| Exercise instructions |
1) Using the text on continuous drug manufacturing below, list every benefit that Eli Lilly says switching to continuous processing can bring.
2) Reproduce the part of the text on continuous drug manufacturing starting with "By next year, Lilly" and going on through "(ACS) in Indianapolis.".

| Document excerpt |

----------

Medicines are one of the few remaining products still produced in batches, but switching to continuous processing can speed production, save costs and increase flexibility, according to Eli Lilly.
By next year, Lilly will have installed and demonstrated four different continuous-processing platforms, says Bret Huff, the firm’s vice president of small molecule design and development.
“Currently, almost all of our potential medicines that are in development have continuous-processing steps in place,” he added, speaking at the national meeting of the American Chemical Society (ACS) in Indianapolis.
The production process still generally used by drugmakers involves a batch of ingredients undergoing a series of batch-wise reactions with isolation of solid intermediates before finally being isolated and drummed into bulk containers, the conference heard. The active pharmaceutical ingredient then moves on to the next step, processing into a granular form, followed by collection into bulk containers. The processing continues through drying and other stages before being compressed into tablets and coated.
However, Dr Huff pointed out, small amounts of the ingredients are inevitably lost and wasted at each step. Other inefficiencies take their toll, and it may take days or weeks to finish each batch of medicine.

----------

| Records supplied |
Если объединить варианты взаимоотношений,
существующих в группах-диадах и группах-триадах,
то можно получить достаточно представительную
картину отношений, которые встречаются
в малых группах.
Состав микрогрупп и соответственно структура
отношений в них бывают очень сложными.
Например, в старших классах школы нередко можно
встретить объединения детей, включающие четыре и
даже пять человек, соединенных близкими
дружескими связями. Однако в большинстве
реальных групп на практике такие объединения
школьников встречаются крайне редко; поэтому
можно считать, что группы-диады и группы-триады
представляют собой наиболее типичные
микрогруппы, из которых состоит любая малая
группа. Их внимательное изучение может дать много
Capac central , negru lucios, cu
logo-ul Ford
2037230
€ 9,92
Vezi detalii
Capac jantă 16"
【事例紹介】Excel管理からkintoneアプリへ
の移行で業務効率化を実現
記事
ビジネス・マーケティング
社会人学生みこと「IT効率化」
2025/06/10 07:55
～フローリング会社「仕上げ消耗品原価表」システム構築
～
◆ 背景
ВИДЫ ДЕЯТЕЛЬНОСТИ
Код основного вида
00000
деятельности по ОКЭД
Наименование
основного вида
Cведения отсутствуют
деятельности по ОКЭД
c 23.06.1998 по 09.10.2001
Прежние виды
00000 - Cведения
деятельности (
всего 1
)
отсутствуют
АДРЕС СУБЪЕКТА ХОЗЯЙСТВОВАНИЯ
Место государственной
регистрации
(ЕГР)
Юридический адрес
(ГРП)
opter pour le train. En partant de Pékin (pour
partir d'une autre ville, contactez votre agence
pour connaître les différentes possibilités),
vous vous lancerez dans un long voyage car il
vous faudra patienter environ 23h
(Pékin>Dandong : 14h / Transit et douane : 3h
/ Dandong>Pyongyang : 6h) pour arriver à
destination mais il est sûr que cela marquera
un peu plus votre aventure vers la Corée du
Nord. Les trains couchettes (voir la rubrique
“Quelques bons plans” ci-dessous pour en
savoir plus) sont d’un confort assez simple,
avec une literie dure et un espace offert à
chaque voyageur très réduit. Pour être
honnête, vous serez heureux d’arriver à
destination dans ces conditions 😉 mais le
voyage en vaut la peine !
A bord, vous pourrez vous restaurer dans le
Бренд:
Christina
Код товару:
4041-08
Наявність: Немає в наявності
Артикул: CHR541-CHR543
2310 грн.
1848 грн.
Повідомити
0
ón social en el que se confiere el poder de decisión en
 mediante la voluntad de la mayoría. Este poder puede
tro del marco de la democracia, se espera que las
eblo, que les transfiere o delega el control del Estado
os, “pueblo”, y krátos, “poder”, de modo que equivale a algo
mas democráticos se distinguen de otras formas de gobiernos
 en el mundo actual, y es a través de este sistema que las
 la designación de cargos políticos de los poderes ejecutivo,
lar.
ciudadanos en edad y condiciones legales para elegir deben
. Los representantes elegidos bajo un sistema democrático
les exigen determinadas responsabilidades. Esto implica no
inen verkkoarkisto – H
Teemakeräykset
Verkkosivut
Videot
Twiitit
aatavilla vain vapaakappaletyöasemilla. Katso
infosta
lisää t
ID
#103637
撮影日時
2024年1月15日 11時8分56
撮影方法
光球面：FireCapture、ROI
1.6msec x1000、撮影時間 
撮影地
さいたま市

----------

| Answers provided |
1)
- Speeds production
- Saves costs
- Increases flexibility

2)
By next year, Lilly will have installed and demonstrated four different continuous-processing platforms, says Bret Huff, the firm’s vice president of small molecule design and development.
“Currently, almost all of our potential medicines that are in development have continuous-processing steps in place,” he added, speaking at the national meeting of the American Chemical Society (ACS) in Indianapolis.